Dikatakan bahwa pedang mencerminkan pemiliknya. Fakta bahwa pedang Seoyeon memiliki semangat yang kuat dan tidak mudah patah pasti karena hal itu.
Ini sulit dipercaya. Kecuali jika disimpan di urat bumi yang penuh dengan energi alam, suatu benda membutuhkan waktu puluhan tahun untuk mendapatkan semangat.
Namun, pedang yang dipegangnya dalam diam menyangkal semua ini, memiliki semangat yang lemah tetapi jelas.
“…Ini pedang yang langka.”
Itulah sebabnya saya mengatakannya seperti itu.
Pedang itu sendiri biasa saja. Namun, pemiliknya adalah orang dengan penampilan yang langka di dunia.
Oleh karena itu, pedang itu juga menjadi pedang langka yang luar biasa.
Namun, itu saja tidak cukup untuk sepenuhnya menampung keterampilan pemiliknya.
“Jika kau mau, aku bisa membuatkan pedang baru. Dengan melebur pedang ini dan bahan-bahan yang kumiliki. Tentu saja, itu akan pas di tanganmu.”
Setelah berpikir sejenak, Seoyeon mengangguk. Tidak ada alasan untuk menolak jika dia akan membuatkan pedang yang lebih baik.
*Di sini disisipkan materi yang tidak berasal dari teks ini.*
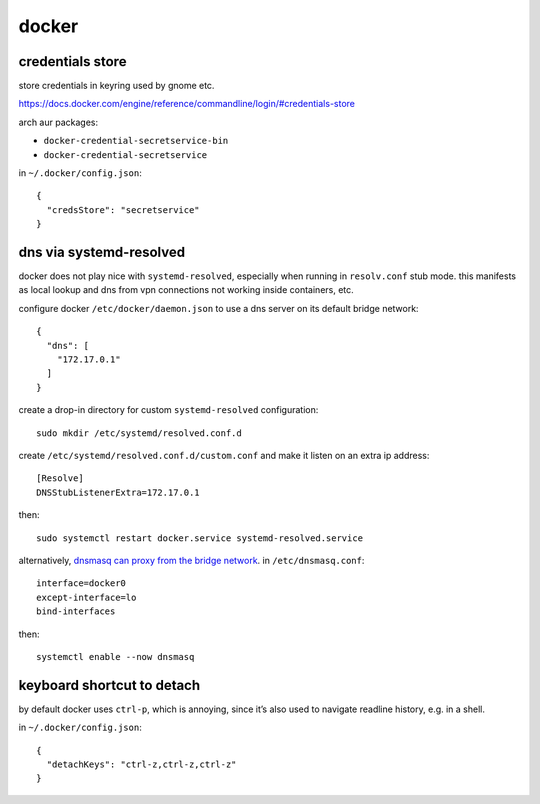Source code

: ======
docker
======

credentials store
=================

store credentials in keyring used by gnome etc.

https://docs.docker.com/engine/reference/commandline/login/#credentials-store

arch aur packages:

- ``docker-credential-secretservice-bin``
- ``docker-credential-secretservice``

in ``~/.docker/config.json``::

  {
    "credsStore": "secretservice"
  }


dns via systemd-resolved
========================

docker does not play nice with ``systemd-resolved``, especially when running in ``resolv.conf`` stub mode. this manifests as local lookup and dns from vpn connections not working inside containers, etc.

configure docker ``/etc/docker/daemon.json`` to use a dns server on its default bridge network::

  {
    "dns": [
      "172.17.0.1"
    ]
  }


create a drop-in directory for custom ``systemd-resolved`` configuration::

  sudo mkdir /etc/systemd/resolved.conf.d

create ``/etc/systemd/resolved.conf.d/custom.conf`` and make it listen on an extra ip address::

  [Resolve]
  DNSStubListenerExtra=172.17.0.1

then::

  sudo systemctl restart docker.service systemd-resolved.service

alternatively, `dnsmasq can proxy from the bridge network`__. in ``/etc/dnsmasq.conf``::

  interface=docker0
  except-interface=lo
  bind-interfaces

then::

  systemctl enable --now dnsmasq

__ https://imagineer.in/blog/docker-container-dns-issue-in-airgapped-network/


keyboard shortcut to detach
===========================

by default docker uses ``ctrl-p``, which is annoying, since it’s also used to navigate readline history, e.g. in a shell.

in ``~/.docker/config.json``::

  {
    "detachKeys": "ctrl-z,ctrl-z,ctrl-z"
  }

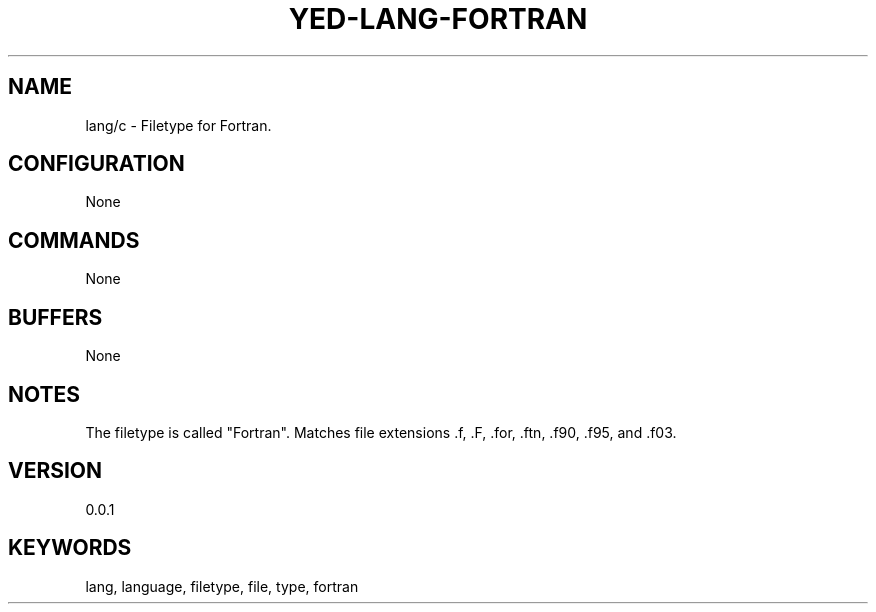 .TH YED-LANG-FORTRAN 7 "YED Plugin Manuals" "" "YED Plugin Manuals"
.SH NAME
lang/c \- Filetype for Fortran.
.SH CONFIGURATION
None
.SH COMMANDS
None
.SH BUFFERS
None
.SH NOTES
The filetype is called "Fortran".
Matches file extensions .f, .F, .for, .ftn, .f90, .f95, and .f03.
.SH VERSION
0.0.1
.SH KEYWORDS
lang, language, filetype, file, type, fortran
“Berapa lama akan memakan waktu?”
“Tunggu tujuh hari. Aku akan membuatkan pedang yang terkenal di dunia.”
Dia mengatakannya dengan ekspresi bangga seorang pengrajin.
Tujuh hari, dari sudut pandang biasa, waktu itu sangat sempit bahkan untuk membuat satu pedang, tetapi lawannya adalah Pengrajin Roh Gunung. Dia bisa membuat sebagian besar pedang dalam waktu satu jam.
Oleh karena itu, tujuh hari berarti dia akan membuat pedang dengan segenap hatinya.
Sang pengrajin juga tampaknya menyukai Sang Pemberi Budi.
Saat itulah Tang Xiaoxiao mengangguk diam-diam.
Anakku.
Komunikasi suara dalam Koji Klan Tang terdengar.